DATASET ENTRIES
--------------------------------------------------

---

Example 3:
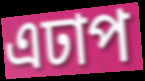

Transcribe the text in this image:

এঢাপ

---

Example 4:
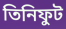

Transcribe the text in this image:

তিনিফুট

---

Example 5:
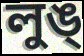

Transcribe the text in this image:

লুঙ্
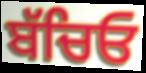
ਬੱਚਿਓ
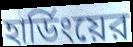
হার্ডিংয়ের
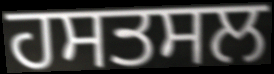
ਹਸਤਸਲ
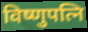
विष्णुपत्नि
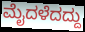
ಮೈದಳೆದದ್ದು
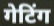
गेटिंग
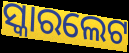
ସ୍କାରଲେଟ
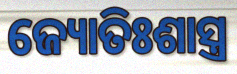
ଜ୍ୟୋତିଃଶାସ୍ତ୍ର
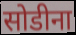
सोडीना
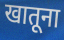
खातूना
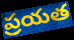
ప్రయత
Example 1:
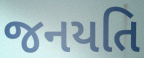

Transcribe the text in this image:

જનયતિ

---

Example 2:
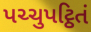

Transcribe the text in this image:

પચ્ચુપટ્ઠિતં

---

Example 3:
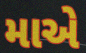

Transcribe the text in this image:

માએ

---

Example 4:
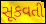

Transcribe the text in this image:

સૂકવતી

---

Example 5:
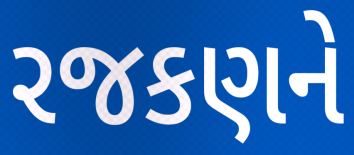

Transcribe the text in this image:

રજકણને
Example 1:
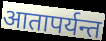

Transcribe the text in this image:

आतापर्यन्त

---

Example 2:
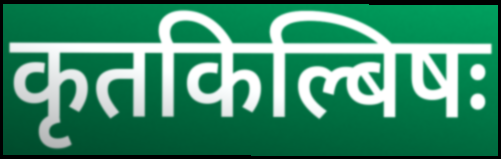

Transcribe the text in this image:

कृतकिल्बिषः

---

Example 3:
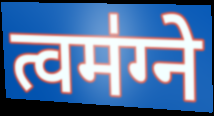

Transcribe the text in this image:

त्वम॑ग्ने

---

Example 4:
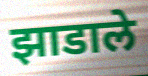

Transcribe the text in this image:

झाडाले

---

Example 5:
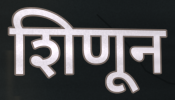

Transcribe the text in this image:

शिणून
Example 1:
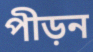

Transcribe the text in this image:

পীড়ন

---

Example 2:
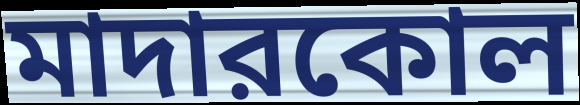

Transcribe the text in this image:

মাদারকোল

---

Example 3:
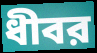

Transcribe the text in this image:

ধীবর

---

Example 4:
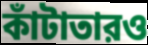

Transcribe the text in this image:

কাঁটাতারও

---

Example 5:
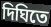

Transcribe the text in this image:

--------------------------------------------------

ABOUT THIS TASK
Print the listing exactly, but skip its pictures.

TASK SOLUTION
---

Example 3:

Transcribe the text in this image:

এঢাপ

---

Example 4:

Transcribe the text in this image:

তিনিফুট

---

Example 5:

Transcribe the text in this image:

লুঙ্
ਬੱਚਿਓ
হার্ডিংয়ের
ਹਸਤਸਲ
विष्णुपत्नि
ಮೈದಳೆದದ್ದು
गेटिंग
ସ୍କାରଲେଟ
ଜ୍ୟୋତିଃଶାସ୍ତ୍ର
सोडीना
खातूना
ప్రయత
Example 1:

Transcribe the text in this image:

જનયતિ

---

Example 2:

Transcribe the text in this image:

પચ્ચુપટ્ઠિતં

---

Example 3:

Transcribe the text in this image:

માએ

---

Example 4:

Transcribe the text in this image:

સૂકવતી

---

Example 5:

Transcribe the text in this image:

રજકણને
Example 1:

Transcribe the text in this image:

आतापर्यन्त

---

Example 2:

Transcribe the text in this image:

कृतकिल्बिषः

---

Example 3:

Transcribe the text in this image:

त्वम॑ग्ने

---

Example 4:

Transcribe the text in this image:

झाडाले

---

Example 5:

Transcribe the text in this image:

शिणून
Example 1:

Transcribe the text in this image:

পীড়ন

---

Example 2:

Transcribe the text in this image:

মাদারকোল

---

Example 3:

Transcribe the text in this image:

ধীবর

---

Example 4:

Transcribe the text in this image:

কাঁটাতারও

---

Example 5:

Transcribe the text in this image:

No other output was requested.